Extracted page text data:
* * * * * * *

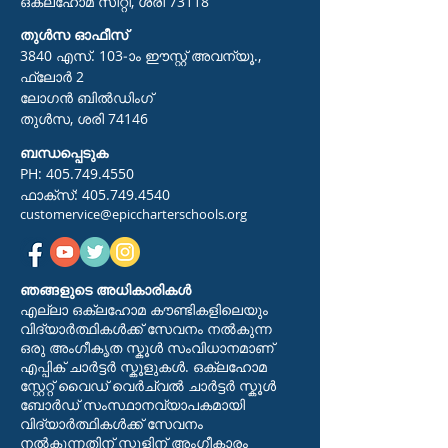
ഒക്ലഹോമ സിറ്റി, ശരി 73118
തുൾസ ഓഫീസ്
3840 എസ്. 103-ാം ഈസ്റ്റ് അവന്യൂ.,
ഫ്ലോർ 2
ലോഗൻ ബിൽഡിംഗ്
തുൾസ, ശരി 74146
ബന്ധപ്പെടുക
PH:
405.749.4550
ഫാക്സ്:
405.749.4540
customervice@epiccharterschools.org
ഞങ്ങളുടെ അധികാരികൾ
എല്ലാ ഒക്ലഹോമ കൗണ്ടികളിലെയും
വിദ്യാർത്ഥികൾക്ക് സേവനം നൽകുന്ന
ഒരു അംഗീകൃത സ്കൂൾ സംവിധാനമാണ്
എപ്പിക് ചാർട്ടർ സ്കൂളുകൾ. ഒക്‌ലഹോമ
സ്റ്റേറ്റ് വൈഡ് വെർച്വൽ ചാർട്ടർ സ്കൂൾ
ബോർഡ് സംസ്ഥാനവ്യാപകമായി
വിദ്യാർത്ഥികൾക്ക് സേവനം
നൽകുന്നതിന് സ്കൂളിന് അംഗീകാരം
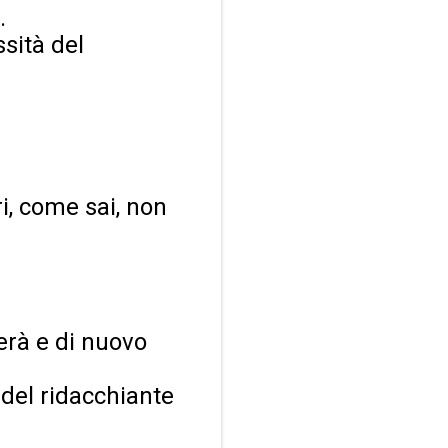
.
sità del
tri, come sai, non
erà e di nuovo
 del ridacchiante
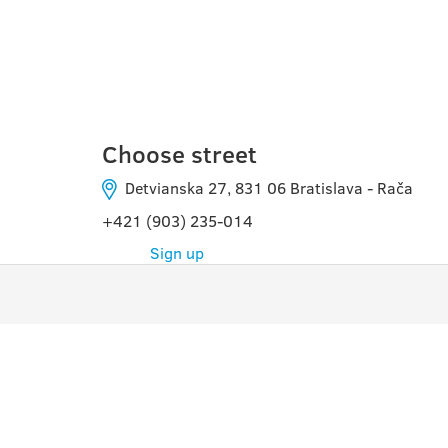
BRATISLAVA - RAČA
Choose street
Detvianska 27, 831 06 Bratislava - Rača
+421 (903) 235-014
Sign up
PROGRAMAS
PRE
PARA
ESCU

* * * * * * *

**Task requirements**
Reproduce the lines above exactly, image-free.

**Answer to this exercise**
ഒക്ലഹോമ സിറ്റി, ശരി 73118
തുൾസ ഓഫീസ്
3840 എസ്. 103-ാം ഈസ്റ്റ് അവന്യൂ.,
ഫ്ലോർ 2
ലോഗൻ ബിൽഡിംഗ്
തുൾസ, ശരി 74146
ബന്ധപ്പെടുക
PH:
405.749.4550
ഫാക്സ്:
405.749.4540
customervice@epiccharterschools.org
ഞങ്ങളുടെ അധികാരികൾ
എല്ലാ ഒക്ലഹോമ കൗണ്ടികളിലെയും
വിദ്യാർത്ഥികൾക്ക് സേവനം നൽകുന്ന
ഒരു അംഗീകൃത സ്കൂൾ സംവിധാനമാണ്
എപ്പിക് ചാർട്ടർ സ്കൂളുകൾ. ഒക്‌ലഹോമ
സ്റ്റേറ്റ് വൈഡ് വെർച്വൽ ചാർട്ടർ സ്കൂൾ
ബോർഡ് സംസ്ഥാനവ്യാപകമായി
വിദ്യാർത്ഥികൾക്ക് സേവനം
നൽകുന്നതിന് സ്കൂളിന് അംഗീകാരം
.
sità del
tri, come sai, non
erà e di nuovo
 del ridacchiante
BRATISLAVA - RAČA
Choose street
Detvianska 27, 831 06 Bratislava - Rača
+421 (903) 235-014
Sign up
PROGRAMAS
PRE
PARA
ESCU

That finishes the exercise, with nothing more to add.